Nintendo: Why So Bearish?

Despite a stellar holiday season and the sale of its 10 millionth Wii video game console, Nintendo has taken a bearish view on the future as the global economic crisis continues to deepen.

The hardware maker revised its profit forecasts for the fiscal year ending next March, lowering it by 33 percent from its October 2008 prediction. That revised prediction would mark the first time in five years that Nintendo’s annual profits suffer a decline. When the fiscal year wraps, Nintendo said it expects to report net income of 230 billion yen (US$2.6 billion).

Reporting on its third fiscal quarter Thursday, Nintendo disclosed its net income dropped 46 percent to 67.7 billion yen (US$746.7 million) for the period ending Dec. 31. Sales, on the other hand, increased 13 percent to 699.5 billion yen (US$7.8 billion).

Hard Times All Over

With 10.2 million Wii consoles sold in the U.S. since its release in 2006 — 2 million more than rival Xbox 360 — what has changed in the past four months to sour Nintendo’s outlook?

Two factors have turned the video game maker bearish, said Michael Pachter, a Wedbush Morgan analyst.

“First, the yen appreciated dramatically against the dollar and euro, so any sales that they generate in the U.S. or Europe converts into fewer yen, making their profits lower,” he told the E-Commerce Times. “The yen’s appreciation also had the effect of triggering a loss on their U.S. and European bank deposits — same math. The loss they expect is 200 billion yen, compared to something well under 100 billion yen expected only three months ago. Translation loss through six months was 33 billion yen, while translation loss through nine months was 174 billion yen.”

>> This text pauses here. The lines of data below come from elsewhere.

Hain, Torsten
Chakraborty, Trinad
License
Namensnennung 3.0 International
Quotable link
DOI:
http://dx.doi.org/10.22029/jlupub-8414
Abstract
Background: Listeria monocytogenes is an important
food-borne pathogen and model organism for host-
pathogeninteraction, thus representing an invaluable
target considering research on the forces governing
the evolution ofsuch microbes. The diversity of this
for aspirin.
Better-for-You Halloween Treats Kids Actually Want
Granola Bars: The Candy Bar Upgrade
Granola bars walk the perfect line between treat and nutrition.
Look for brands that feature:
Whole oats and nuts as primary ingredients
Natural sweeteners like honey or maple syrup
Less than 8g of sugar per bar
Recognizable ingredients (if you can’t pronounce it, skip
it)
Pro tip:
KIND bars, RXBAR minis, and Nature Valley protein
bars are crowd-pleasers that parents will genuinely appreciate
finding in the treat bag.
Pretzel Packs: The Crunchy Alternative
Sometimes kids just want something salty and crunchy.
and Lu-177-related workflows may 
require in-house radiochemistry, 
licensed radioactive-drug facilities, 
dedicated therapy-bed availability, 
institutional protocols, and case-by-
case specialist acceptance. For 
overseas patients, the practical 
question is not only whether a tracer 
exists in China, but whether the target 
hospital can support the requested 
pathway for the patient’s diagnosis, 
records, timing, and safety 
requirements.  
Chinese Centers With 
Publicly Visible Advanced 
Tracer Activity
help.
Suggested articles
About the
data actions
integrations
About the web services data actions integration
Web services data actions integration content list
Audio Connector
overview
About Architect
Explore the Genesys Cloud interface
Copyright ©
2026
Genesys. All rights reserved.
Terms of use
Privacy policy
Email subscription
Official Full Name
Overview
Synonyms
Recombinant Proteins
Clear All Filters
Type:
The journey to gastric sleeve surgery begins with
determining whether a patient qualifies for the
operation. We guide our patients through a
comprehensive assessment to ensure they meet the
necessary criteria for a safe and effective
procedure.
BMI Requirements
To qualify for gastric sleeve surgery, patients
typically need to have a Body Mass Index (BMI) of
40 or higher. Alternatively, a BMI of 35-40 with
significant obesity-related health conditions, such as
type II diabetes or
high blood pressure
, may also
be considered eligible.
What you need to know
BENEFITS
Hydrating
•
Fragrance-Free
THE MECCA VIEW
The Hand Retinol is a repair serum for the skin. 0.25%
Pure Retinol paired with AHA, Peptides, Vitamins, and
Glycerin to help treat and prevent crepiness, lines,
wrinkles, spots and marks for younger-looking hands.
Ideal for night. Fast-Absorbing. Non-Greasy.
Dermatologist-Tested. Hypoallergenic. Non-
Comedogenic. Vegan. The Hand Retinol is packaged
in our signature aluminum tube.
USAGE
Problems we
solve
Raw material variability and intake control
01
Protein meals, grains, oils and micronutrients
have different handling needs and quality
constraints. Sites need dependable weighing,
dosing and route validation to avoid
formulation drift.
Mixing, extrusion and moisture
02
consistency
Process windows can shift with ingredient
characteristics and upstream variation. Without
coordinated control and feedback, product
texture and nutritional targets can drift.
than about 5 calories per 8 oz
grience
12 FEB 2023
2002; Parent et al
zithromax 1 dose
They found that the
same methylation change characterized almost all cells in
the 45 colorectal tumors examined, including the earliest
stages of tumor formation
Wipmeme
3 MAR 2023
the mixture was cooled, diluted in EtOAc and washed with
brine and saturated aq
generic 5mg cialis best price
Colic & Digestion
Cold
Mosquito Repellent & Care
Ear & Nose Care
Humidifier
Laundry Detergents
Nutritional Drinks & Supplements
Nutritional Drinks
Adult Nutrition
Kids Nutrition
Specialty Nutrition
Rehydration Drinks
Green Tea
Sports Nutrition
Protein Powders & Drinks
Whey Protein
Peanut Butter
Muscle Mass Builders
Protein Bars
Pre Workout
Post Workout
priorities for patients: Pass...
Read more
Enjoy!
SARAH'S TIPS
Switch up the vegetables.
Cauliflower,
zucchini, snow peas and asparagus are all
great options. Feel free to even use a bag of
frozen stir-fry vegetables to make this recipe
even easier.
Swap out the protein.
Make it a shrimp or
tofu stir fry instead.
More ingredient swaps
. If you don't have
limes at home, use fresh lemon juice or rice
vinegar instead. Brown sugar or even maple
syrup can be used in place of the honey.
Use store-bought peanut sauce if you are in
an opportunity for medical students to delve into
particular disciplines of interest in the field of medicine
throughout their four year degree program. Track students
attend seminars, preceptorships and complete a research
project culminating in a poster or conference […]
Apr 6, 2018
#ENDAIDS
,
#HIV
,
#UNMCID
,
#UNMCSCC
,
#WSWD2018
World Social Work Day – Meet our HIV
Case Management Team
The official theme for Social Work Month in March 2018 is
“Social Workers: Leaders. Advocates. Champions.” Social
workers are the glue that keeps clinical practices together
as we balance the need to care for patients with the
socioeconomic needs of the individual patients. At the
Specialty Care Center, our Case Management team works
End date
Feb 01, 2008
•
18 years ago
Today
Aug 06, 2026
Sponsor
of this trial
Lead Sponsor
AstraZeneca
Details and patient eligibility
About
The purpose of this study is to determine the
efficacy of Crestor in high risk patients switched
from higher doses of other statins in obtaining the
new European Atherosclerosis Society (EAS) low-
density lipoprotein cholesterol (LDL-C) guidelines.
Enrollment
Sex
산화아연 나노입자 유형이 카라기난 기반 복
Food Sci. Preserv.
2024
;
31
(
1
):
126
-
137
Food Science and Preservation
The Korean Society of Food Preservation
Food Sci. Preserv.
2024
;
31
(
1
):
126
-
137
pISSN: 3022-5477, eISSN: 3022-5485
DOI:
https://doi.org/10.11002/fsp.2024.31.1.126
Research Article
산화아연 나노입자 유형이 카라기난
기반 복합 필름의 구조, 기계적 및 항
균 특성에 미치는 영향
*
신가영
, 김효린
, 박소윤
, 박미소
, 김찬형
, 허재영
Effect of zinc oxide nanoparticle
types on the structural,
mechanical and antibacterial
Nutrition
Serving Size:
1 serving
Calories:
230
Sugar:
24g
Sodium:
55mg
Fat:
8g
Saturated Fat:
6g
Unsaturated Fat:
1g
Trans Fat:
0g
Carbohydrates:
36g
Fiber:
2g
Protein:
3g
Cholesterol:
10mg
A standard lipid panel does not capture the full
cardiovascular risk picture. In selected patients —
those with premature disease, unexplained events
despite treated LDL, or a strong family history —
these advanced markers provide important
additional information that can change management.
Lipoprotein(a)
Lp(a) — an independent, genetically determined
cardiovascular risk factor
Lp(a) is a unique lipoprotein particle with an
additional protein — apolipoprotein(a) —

The second thing, according to Pachter, was the response of the Japanese consumer to the global economic recession.

“The Japanese customer rolled over. Nintendo should have seen this coming, but clearly they were surprised at the magnitude of the decline in demand for both hardware and software in Japan. Part of this decline was offset by more robust sales in the U.S. and Europe, but it still impacted earnings.”

Stock Reverberations

The lower profit estimates probably won’t impact future sales, Pachter said; however, it will likely hit the stock by 10 percent or so.

Overall, Pachter said, the industry will be up 13 percent in the U.S. and Europe and up 1 percent in Japan in for the calendar year of 2009.

“Nintendo sales will be down as they will likely sell less hardware in 2009, but their profits should be up dramatically,” he concluded.